Di cosa parla il romanzo?
“La trama si dipana narrando del martirio delle figlie di alcuni dipendenti della Città del Vaticano nelle basiliche stazionali durante il periodo della Quaresima. Insomma, contiene numerosi elementi che corrispondono a quelli da me trattati. Nel racconto fantastico i cadaveri delle ragazze vaticane uccise venivano deposti nei sotterranei di Castel Sant’ Angelo. La mia meraviglia fu tale da indurmi a contattare l’autore dell’avvincente romanzo, il celebre vaticanista Paolo Rodari, autore insieme a Padre Gabriele Amorth, esorcista di fama mondiale, del libro “L’ ultimo esorcista.

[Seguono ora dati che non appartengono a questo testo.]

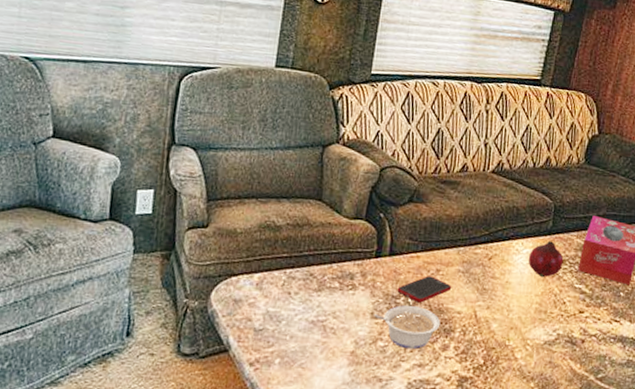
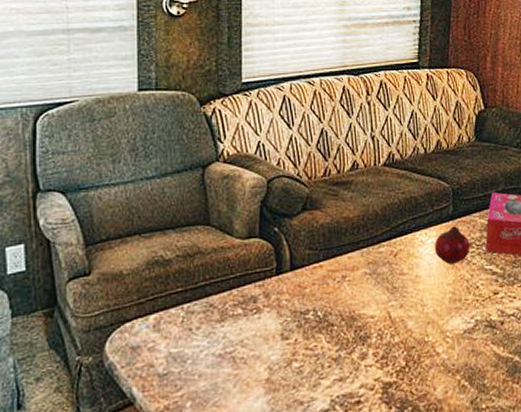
legume: present [374,305,441,350] -> none [284,318,355,365]
cell phone: present [397,276,452,303] -> none [304,284,361,314]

La mia battaglia contro Satana”.
“Nodari mi confermò la natura fantastica del suo scritto. Gli credo, ma ammetto che la suggestione fu forte. Un prodotto di fantasia, ma dal quale rimasi molto colpito. Rodari nel suo romanzo ha pubblicato anche una pianta particolareggiata di Castel Sant’Angelo. Inoltre nel suo libro con Amorth scrive che la scomparsa di Emanuela Orlandi è un mistero dietro il quale si nascondono sette sataniche”.
Cosa vuole rispondere a chi le contesta le molte piste ventilate.
“Bos asinum cornutu dicit. In italiano: Il bue dice cornuto all’asino. Io ho sempre e solo analizzato l’unica vera traccia, quella costituita dai fatti di San Giovanni in Porta Latina del 20 luglio 1578, dei quali le ho parlato nell’intervista del 30 maggio. Nell’intervista che le ho invece dato oltre 10 anni fa rilevavo l’aspetto della tortura alla quale furono sottoposti i frati dei fatti del 1578, e concludevo che i rapitori di Emanuela volevano che il Papa chiedesse e ottenesse l’abolizione della tortura in Brasile. Nella recente intervista del 30 rilevo invece il matrimonio omosessuale che veniva celebrato tra i frati, per questo torturati e uccisi, e sostengo che l’abolizione del celibato obbligatorio costituisce la chiave del ricatto al Pontefice fatto nel 1983 con il rapimento di Emanuela e Mirella.
Poi ho anche altri elementi.”
Quali?
“Mi riservo di esporli ai magistrati, quello vaticano e quello italiano, se come chiedo e spero vorranno interrogarmi. Intanto faccio notare che aprire, come ho chiesto, la porta di quella stanza sotterranea di Castel Sant’Angelo non è un’impresa insormontabile. Non si tratta di tombe da scoperchiare, e non servono permessi speciali anche perché si tratta di una proprietà italiana, del Comune di Roma, e non di una proprietà del Vaticano.
“A chi sfacciatamente mi ha accusato di raccontare frottole consiglio di studiare di più. D’altra parte.… nolite dare sanctum canibus…“.